Lorsque cette parabole était racontée
dans l’Église primitive, on y ajouta une interprétation qui fut ensuite
attribuée à Jésus. Et, de façon
surprenante, il y a eu un glissement d’accent de la semence vers le sol. Toute l’attention – et la préoccupation – de
Jésus se portait sur la semence même, c’est-à-dire sur le Règne de
Dieu. Pour les premiers chrétiens, la
préoccupation devient graduellement celle d’être une terre aussi bonne
que possible pour recevoir cette semence.
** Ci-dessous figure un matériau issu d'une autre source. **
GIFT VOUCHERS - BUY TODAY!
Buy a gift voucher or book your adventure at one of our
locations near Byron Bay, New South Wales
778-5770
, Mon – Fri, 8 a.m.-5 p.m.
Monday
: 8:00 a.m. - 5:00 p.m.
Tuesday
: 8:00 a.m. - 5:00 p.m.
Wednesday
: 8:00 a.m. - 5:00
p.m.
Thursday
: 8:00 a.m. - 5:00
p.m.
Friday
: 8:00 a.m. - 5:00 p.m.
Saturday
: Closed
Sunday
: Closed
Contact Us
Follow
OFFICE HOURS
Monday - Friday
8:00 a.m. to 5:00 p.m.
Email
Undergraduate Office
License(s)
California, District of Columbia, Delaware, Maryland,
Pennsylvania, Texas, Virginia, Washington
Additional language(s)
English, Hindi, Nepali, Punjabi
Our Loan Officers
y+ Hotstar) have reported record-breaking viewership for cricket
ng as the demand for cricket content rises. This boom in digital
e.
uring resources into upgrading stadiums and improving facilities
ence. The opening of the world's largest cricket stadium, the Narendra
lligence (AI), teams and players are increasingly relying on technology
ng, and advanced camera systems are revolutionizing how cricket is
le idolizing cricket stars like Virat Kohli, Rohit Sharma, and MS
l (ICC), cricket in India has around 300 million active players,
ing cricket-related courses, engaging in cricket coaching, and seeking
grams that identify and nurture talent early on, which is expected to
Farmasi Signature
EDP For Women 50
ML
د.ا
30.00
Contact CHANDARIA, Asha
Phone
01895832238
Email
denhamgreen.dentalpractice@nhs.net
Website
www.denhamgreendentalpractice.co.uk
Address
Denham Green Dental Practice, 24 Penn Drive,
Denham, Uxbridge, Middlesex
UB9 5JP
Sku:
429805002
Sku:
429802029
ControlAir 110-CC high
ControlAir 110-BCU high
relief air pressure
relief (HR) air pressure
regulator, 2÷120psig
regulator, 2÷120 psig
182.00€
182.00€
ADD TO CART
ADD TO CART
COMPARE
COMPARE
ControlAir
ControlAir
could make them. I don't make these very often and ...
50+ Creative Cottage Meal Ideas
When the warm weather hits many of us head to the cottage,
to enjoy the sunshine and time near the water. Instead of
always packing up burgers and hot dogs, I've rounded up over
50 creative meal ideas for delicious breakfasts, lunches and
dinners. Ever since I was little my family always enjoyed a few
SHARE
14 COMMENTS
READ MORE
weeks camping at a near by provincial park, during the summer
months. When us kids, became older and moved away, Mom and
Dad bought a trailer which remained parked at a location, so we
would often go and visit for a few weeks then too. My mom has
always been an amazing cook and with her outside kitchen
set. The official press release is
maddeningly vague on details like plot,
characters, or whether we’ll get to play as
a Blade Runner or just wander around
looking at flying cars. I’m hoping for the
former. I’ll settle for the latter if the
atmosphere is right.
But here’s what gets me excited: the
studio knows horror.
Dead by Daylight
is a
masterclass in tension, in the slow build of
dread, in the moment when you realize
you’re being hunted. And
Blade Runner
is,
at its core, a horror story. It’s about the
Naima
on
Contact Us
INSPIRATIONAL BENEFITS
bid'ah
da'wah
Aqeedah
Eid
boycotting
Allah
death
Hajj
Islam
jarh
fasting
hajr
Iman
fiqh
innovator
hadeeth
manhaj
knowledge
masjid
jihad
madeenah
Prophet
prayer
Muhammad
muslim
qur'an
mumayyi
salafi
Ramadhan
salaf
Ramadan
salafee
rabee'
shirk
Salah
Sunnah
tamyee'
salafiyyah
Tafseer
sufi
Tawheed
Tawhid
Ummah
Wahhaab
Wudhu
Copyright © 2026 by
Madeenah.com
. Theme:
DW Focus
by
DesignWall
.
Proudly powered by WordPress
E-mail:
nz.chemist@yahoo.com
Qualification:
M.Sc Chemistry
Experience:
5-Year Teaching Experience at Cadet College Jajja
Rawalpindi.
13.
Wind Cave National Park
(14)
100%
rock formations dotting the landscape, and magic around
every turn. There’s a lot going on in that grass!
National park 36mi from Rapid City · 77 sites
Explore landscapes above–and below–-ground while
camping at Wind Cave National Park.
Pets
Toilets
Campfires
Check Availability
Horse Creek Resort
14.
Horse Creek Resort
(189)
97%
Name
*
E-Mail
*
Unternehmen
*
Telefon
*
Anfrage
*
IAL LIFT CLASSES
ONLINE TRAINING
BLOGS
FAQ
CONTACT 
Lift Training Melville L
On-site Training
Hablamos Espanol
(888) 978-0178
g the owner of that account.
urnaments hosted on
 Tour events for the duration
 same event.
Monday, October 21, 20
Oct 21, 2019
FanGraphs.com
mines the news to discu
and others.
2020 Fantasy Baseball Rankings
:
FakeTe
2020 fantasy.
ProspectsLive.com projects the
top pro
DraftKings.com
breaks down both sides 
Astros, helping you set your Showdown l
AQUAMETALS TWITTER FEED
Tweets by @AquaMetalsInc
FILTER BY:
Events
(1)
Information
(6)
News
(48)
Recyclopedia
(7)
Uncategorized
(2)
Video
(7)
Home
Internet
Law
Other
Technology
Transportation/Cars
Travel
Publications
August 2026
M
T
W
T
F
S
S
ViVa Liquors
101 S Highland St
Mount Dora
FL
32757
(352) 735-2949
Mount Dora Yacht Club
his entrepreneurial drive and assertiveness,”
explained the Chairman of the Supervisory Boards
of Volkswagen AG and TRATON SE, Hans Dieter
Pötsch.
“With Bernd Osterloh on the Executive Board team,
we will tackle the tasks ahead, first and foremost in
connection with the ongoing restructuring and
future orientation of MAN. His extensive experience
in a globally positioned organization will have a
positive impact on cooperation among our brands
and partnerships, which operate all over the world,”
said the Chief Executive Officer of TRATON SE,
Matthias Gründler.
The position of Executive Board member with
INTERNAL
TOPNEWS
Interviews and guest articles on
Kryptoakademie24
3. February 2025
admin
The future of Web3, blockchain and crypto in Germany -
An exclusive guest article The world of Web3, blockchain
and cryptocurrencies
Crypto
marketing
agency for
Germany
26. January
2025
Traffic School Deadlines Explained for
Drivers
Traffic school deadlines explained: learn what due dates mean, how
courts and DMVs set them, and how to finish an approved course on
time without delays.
Une telle préoccupation était
évidemment légitime et trouvait un certain fondement dans la parabole
elle-même, telle qu’elle avait été racontée par Jésus. Mais ce glissement montre quand même assez
bien notre tendance humaine à être plus préoccupés de nous-mêmes et de la façon
dont nous recevons la Parole de Dieu que de la Parole elle-même. Jésus se préoccupait de la Parole ! Et son message est précisément que même malgré
notre endurcissement et notre manque de coopération, la semence du Royaume
croîtra jusqu’à sa pleine mesure.
La raison de ce glissement dans
l’objet de notre préoccupation est probablement notre peur innée de la
souffrance. Et pourtant Paul, dans sa
Lettre aux Romains, nous rappelle que toute la souffrance dont nous pouvons
faire l’expérience n’est qu’un élément du processus de croissance vers la
plénitude du Royaume de Dieu en nous. Il
s’agit de douleurs normales de l’enfantement.
C’est curieux comme nous trouvons
facilement toutes sortes de bonnes raisons et de prétextes pour nous protéger
de la douloureuse réalité de la croissance et nous réfugier dans l’activité
plus sécurisante qui consiste à préparer le sol. Nous nous sentons plus en sécurité lorsque
nous sommes préoccupés de labourer le sol, d’arracher les
mauvais herbes, de retourner la terre de diverses façons. Nous « faisons » quelque chose et
nous attendons une récompense pour ce que nous faisons. Tout cela est bon et nécessaire. Mais l’Évangile et Paul nous rappellent une
autre dimension : le besoin
d’attendre avec patience pendant que la semence prend le temps de croître ; le besoin de faire
l’expérience de la mort de la semence sans être sûrs qu’elle prendra vraiment
racine, sans savoir jusqu’à quel point elle croîtra. Nous ne contrôlons pas la croissance. Et cela est pénible. Sont pénible aussi bien le processus de
croissance que le fait de ne pas pouvoir le contrôler.
Tout en demeurant conscients du besoin
de pratiques ascétiques, de la nécessité de sarcler le jardin de notre coeur et
d’y arroser les plantes, n’oublions pas de revenir à ce qui, pour Jésus, était
le plus important : la Parole de
Dieu, la semence déposée par le Père dans l’humanité ; et attendons avec confiance sa
croissance en chacun de nous et dans toute l’humanité. Acceptons aussi de passer à travers les
souffrances qui font partie d’une telle naissance et d’une telle croissance.